Can you copy out the data word for word, from the line with "What is the highest value of the BE series?" through the line with "Rank the categories", leaving the pictures out?
------------------------
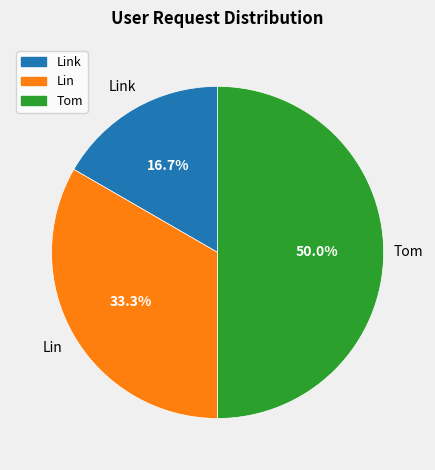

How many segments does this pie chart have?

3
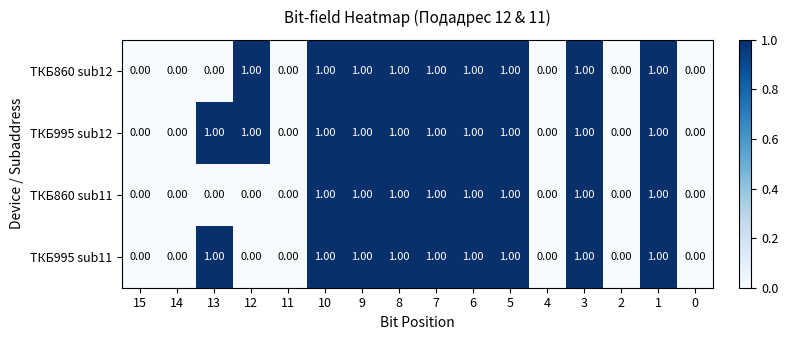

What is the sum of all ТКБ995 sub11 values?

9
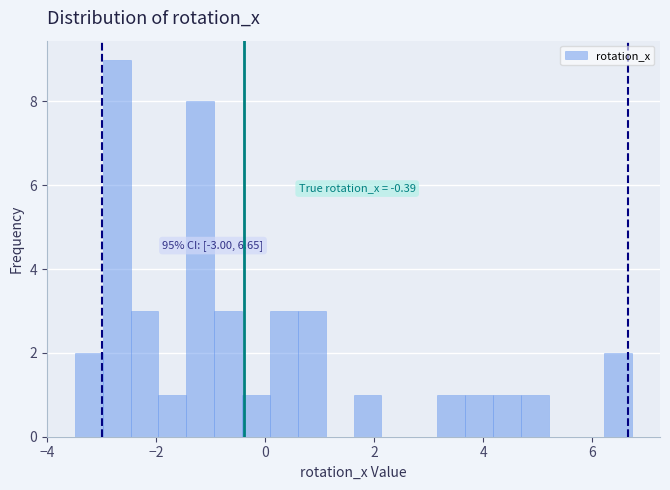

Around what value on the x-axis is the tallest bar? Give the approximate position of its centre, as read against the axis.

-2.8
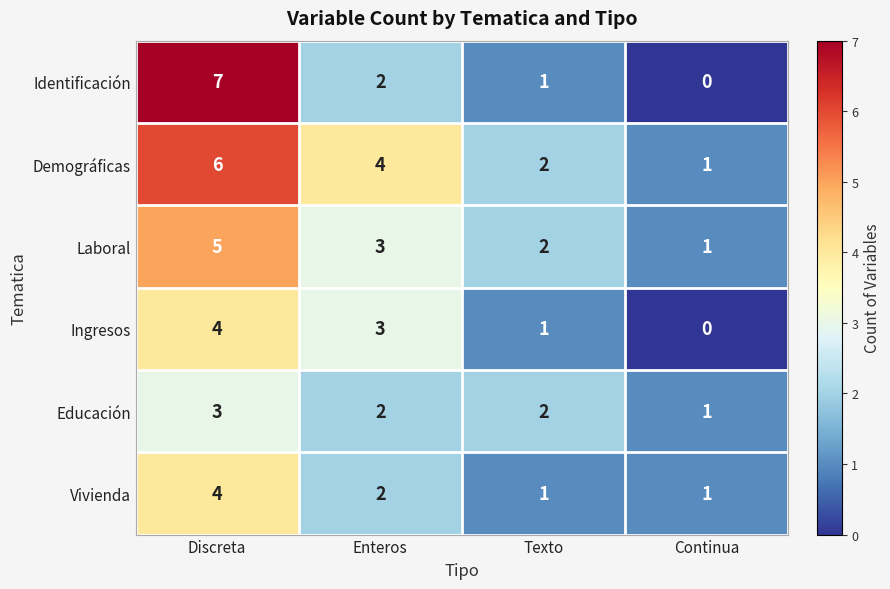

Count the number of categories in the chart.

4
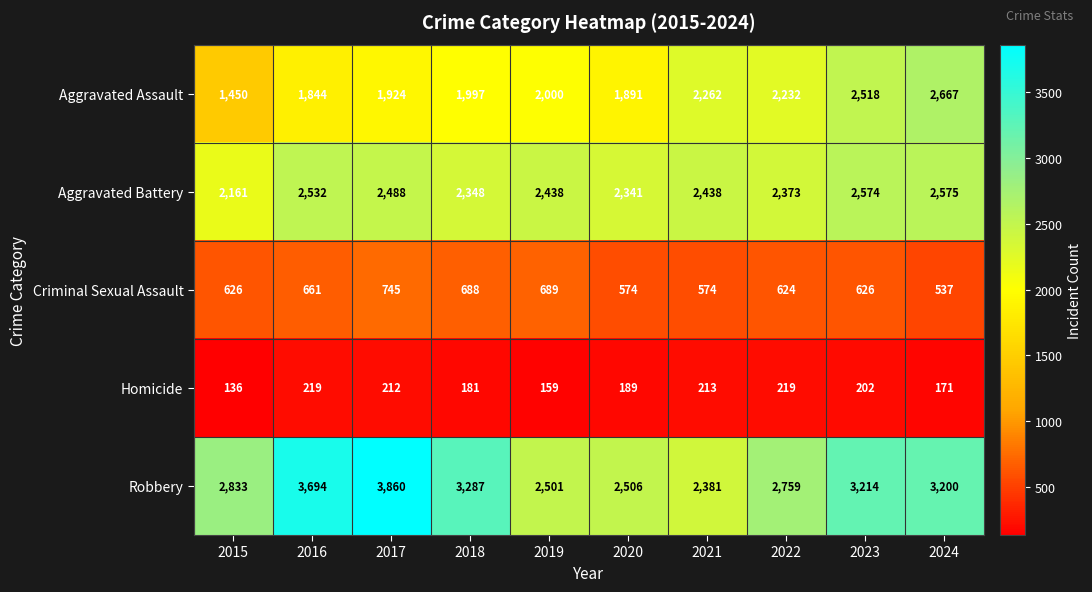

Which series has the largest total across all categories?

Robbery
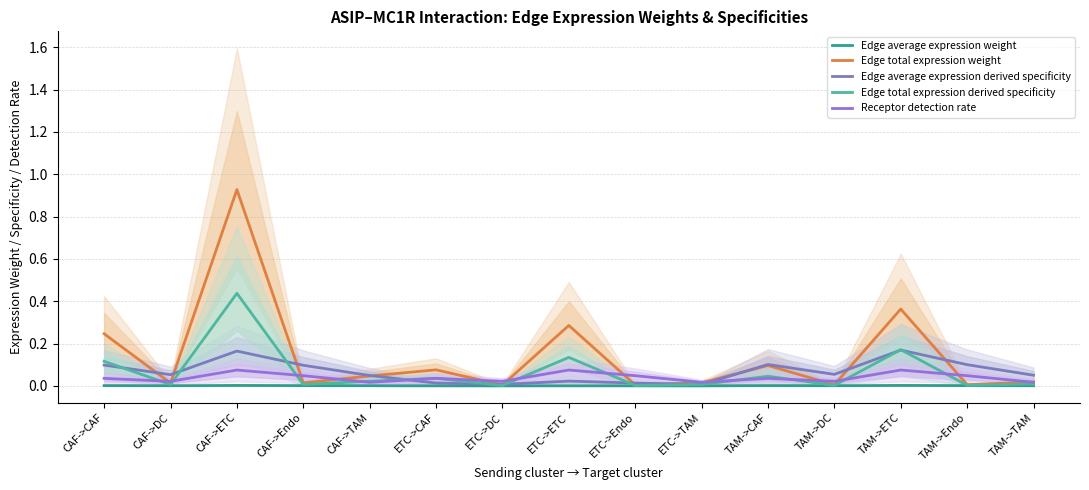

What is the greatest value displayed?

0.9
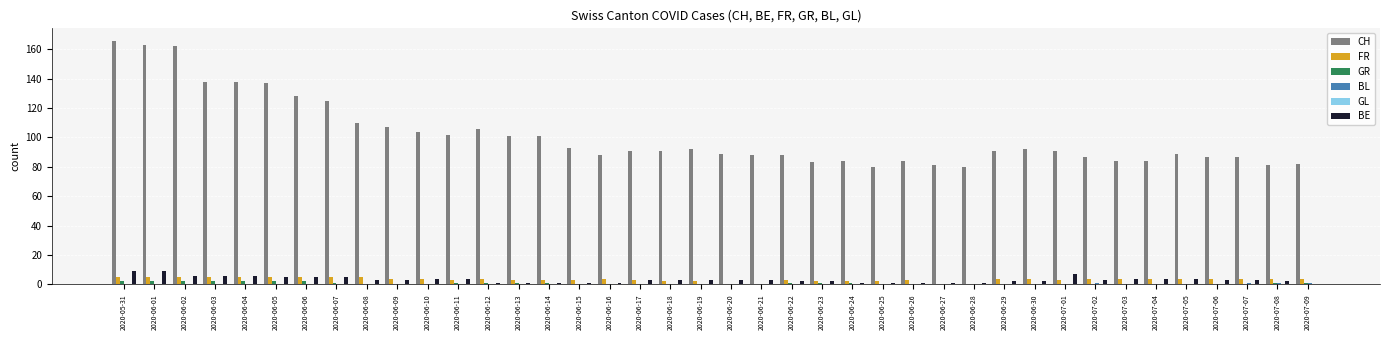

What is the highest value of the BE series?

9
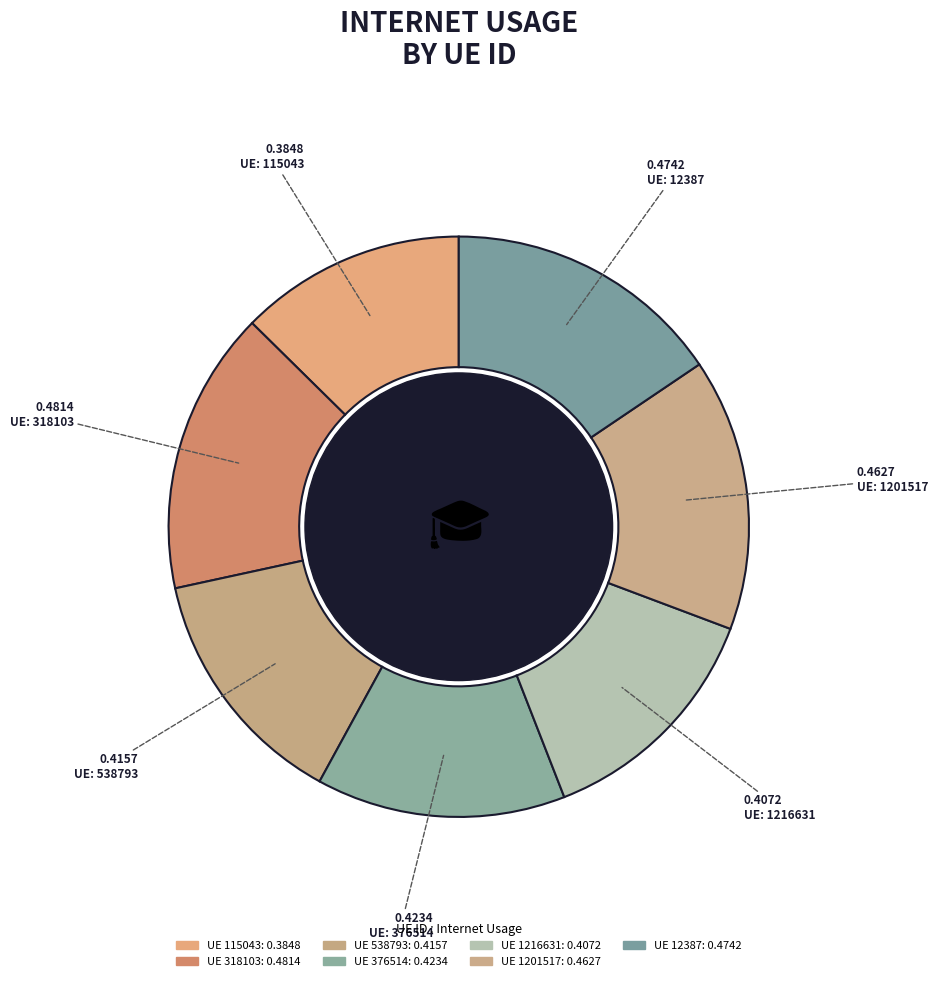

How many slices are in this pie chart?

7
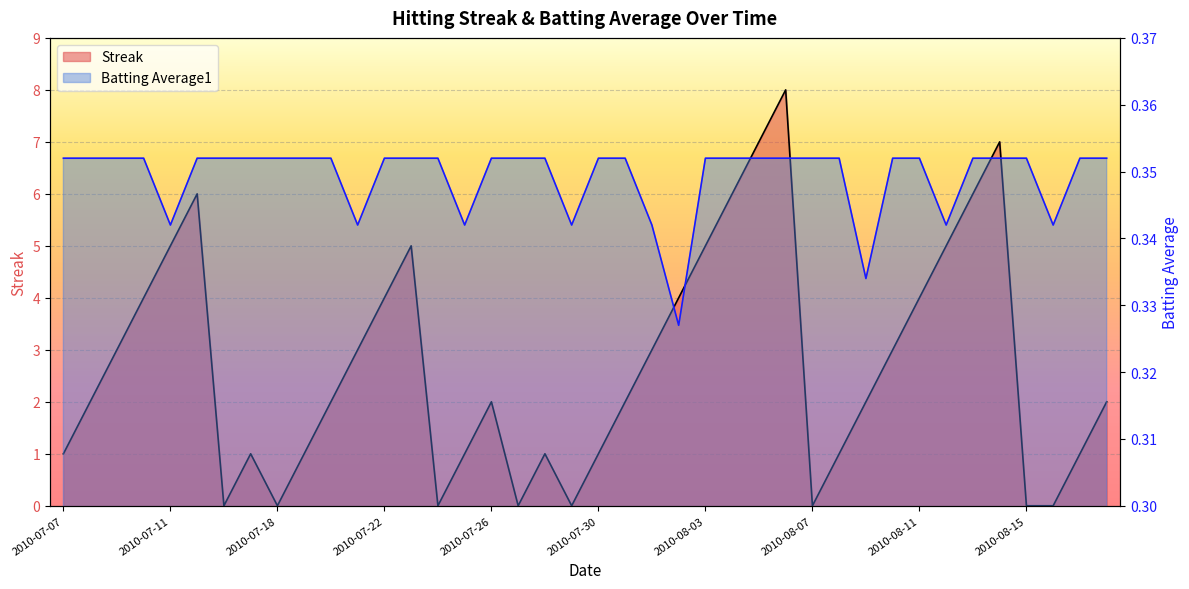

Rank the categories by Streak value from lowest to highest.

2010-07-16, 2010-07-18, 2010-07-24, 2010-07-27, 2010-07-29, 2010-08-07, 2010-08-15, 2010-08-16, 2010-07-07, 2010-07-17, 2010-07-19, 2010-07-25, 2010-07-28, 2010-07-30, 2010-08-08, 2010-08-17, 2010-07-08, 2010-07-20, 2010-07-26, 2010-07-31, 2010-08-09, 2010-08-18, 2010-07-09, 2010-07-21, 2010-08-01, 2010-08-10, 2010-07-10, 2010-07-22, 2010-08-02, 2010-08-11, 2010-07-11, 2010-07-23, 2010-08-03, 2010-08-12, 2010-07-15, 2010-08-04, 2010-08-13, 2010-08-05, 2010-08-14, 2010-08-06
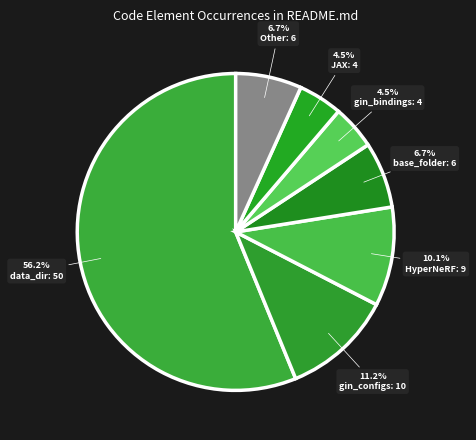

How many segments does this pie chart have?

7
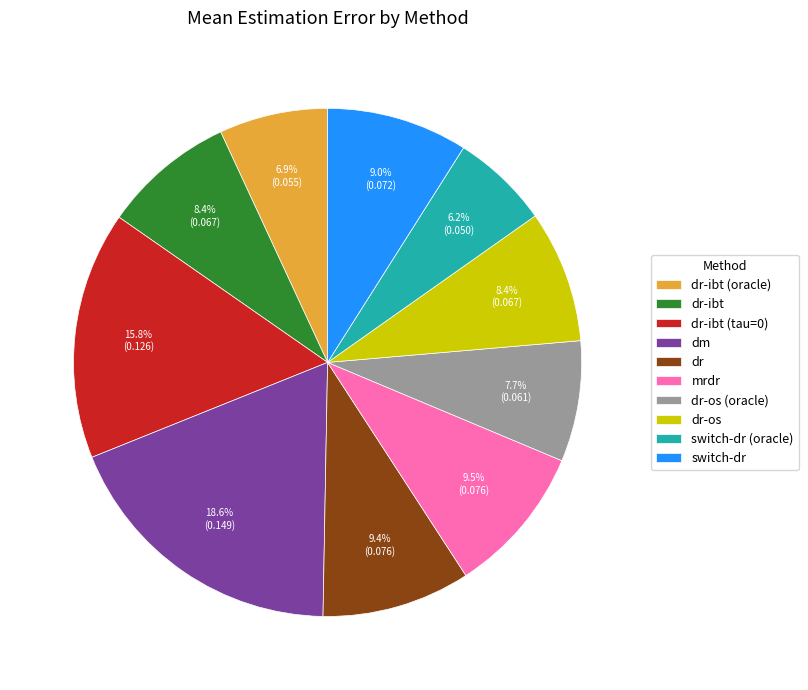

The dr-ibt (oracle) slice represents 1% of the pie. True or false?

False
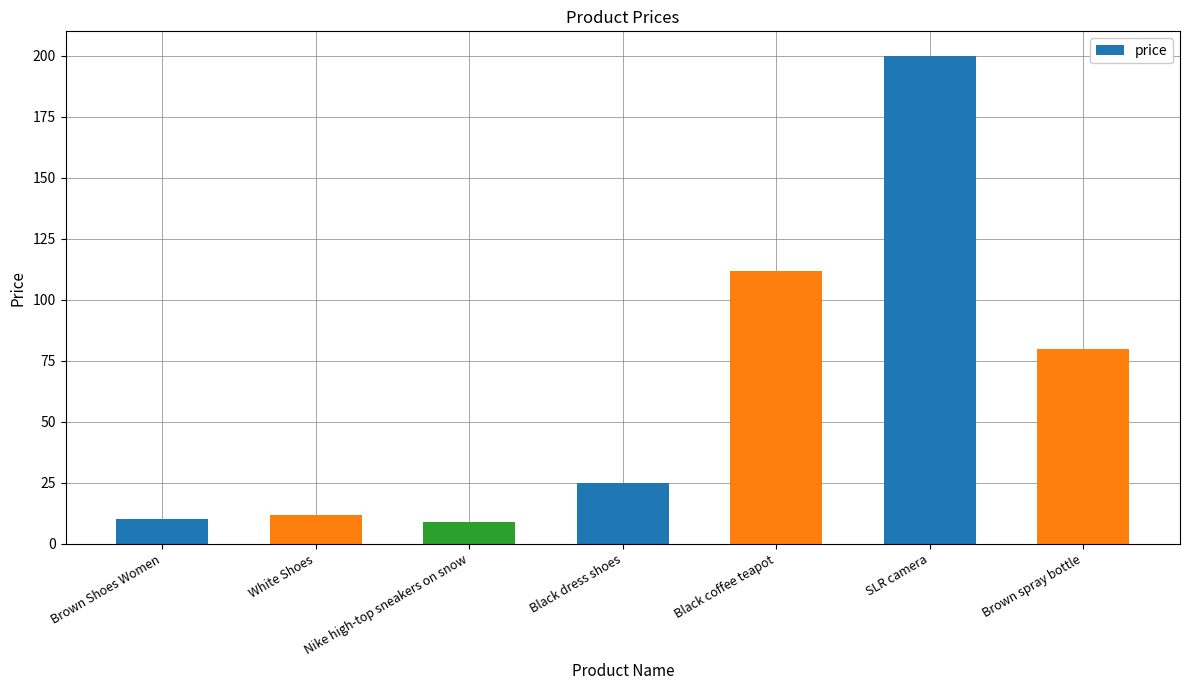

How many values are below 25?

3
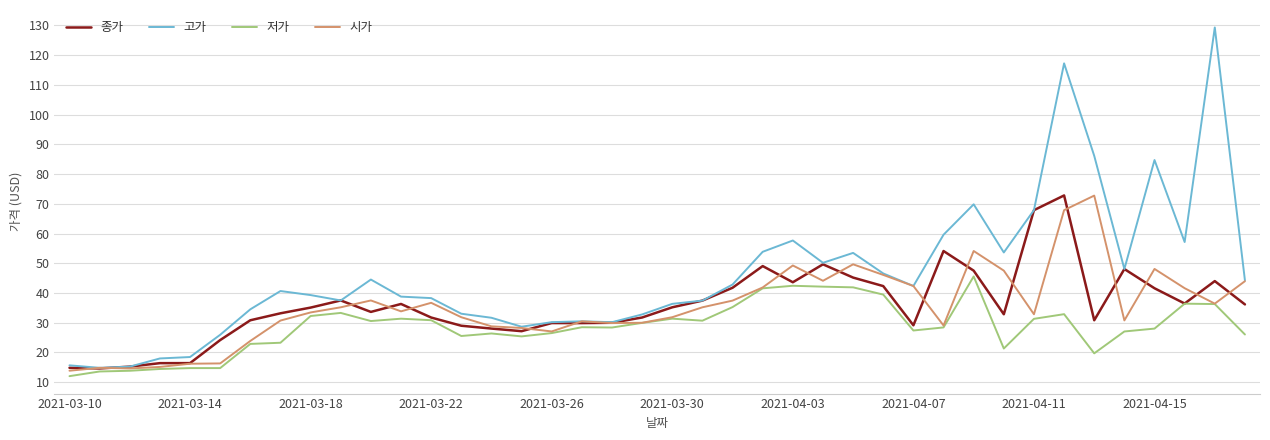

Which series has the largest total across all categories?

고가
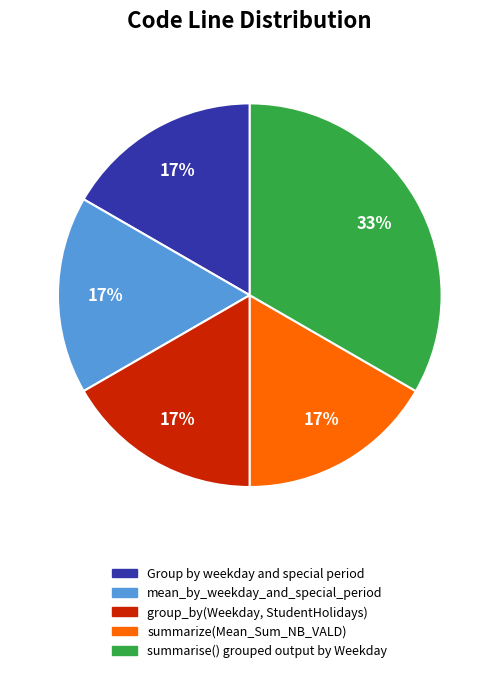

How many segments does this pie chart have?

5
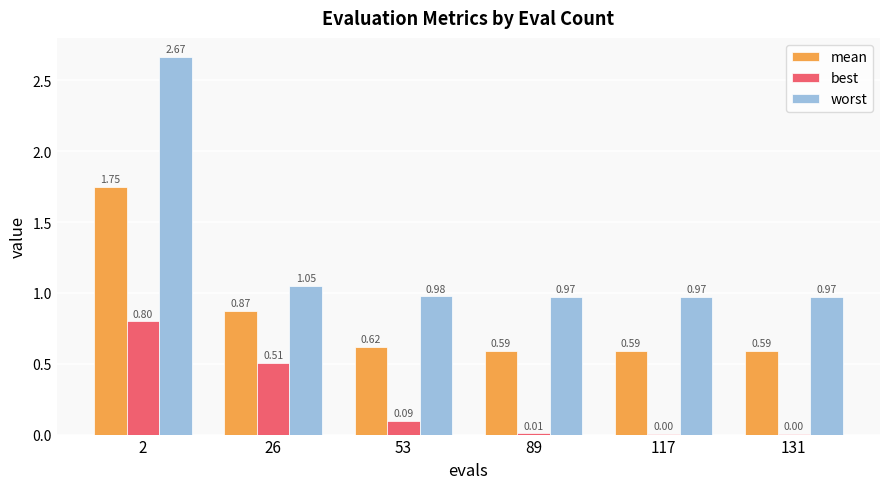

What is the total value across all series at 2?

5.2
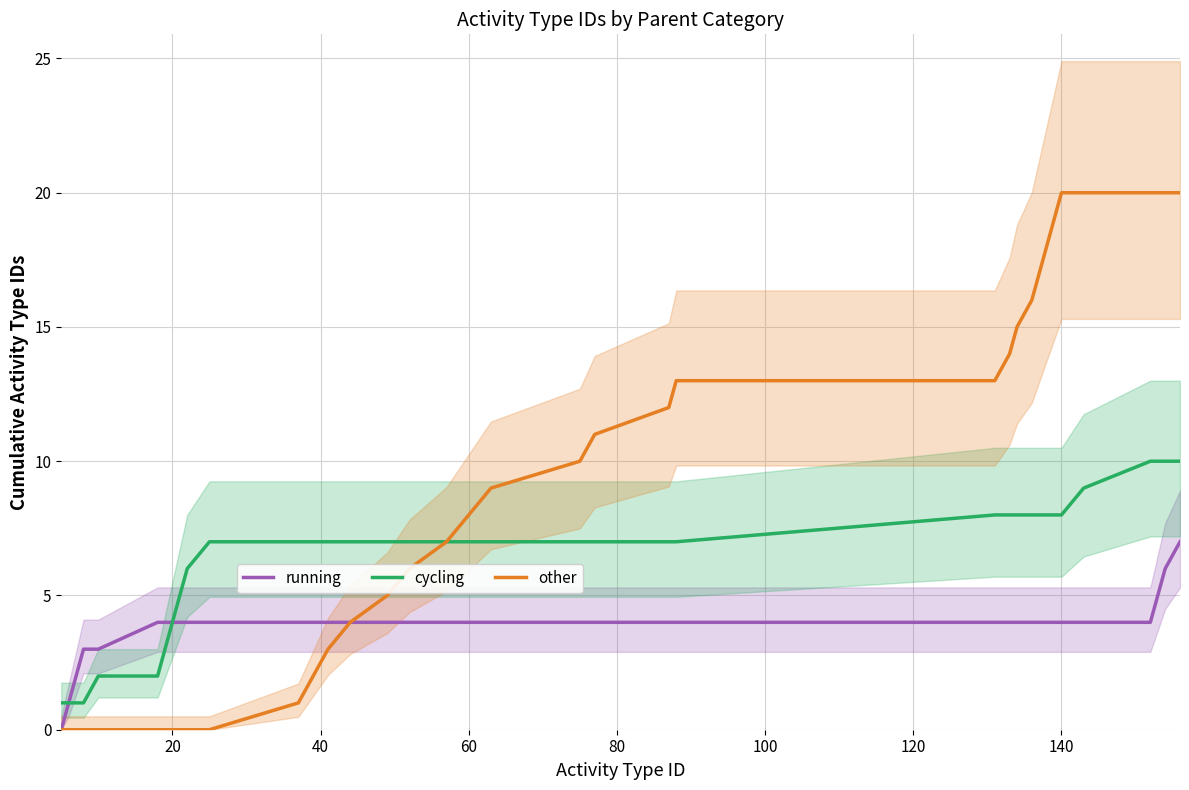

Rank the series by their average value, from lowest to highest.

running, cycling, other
------------------------
**Response for this exercise**:
What is the highest value of the BE series?

9

How many slices are in this pie chart?

7

Rank the categories by Streak value from lowest to highest.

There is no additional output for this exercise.